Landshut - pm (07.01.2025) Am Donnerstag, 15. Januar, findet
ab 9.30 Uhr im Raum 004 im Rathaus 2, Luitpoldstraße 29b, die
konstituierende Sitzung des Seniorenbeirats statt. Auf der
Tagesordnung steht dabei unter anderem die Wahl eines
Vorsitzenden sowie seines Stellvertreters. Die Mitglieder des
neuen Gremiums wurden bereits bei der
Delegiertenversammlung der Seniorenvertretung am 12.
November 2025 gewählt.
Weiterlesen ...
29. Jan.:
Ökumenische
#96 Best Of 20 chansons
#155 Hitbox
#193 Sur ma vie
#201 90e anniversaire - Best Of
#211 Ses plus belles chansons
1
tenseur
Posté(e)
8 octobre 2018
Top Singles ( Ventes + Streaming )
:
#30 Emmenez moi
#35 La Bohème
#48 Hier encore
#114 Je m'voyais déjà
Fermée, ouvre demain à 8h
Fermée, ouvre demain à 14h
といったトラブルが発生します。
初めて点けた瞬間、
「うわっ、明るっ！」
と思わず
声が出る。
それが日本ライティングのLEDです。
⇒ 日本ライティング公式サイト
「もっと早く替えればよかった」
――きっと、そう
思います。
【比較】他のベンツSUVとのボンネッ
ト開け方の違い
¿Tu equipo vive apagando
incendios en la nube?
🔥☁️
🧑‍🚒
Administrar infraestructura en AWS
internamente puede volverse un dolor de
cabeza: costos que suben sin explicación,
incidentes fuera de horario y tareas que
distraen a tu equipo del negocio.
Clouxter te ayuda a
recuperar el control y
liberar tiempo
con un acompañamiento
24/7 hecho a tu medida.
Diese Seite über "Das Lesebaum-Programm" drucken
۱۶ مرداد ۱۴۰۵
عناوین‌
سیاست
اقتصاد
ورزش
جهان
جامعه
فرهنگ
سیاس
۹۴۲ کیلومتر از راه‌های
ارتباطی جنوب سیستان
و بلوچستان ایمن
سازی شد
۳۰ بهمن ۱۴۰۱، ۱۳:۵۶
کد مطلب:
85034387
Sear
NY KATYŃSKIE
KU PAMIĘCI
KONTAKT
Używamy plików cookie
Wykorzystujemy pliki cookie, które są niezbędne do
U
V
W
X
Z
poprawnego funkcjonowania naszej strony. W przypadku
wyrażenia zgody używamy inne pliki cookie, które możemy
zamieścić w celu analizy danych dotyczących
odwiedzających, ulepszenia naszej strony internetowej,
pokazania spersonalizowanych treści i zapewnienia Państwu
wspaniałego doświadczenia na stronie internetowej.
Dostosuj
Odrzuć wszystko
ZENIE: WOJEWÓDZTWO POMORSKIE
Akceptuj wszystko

* **TASK ITEM**: Whenever a line in the entries above includes the word "wszystko", pull that line out.

* **ANSWER SECTION**:
Odrzuć wszystko
Akceptuj wszystko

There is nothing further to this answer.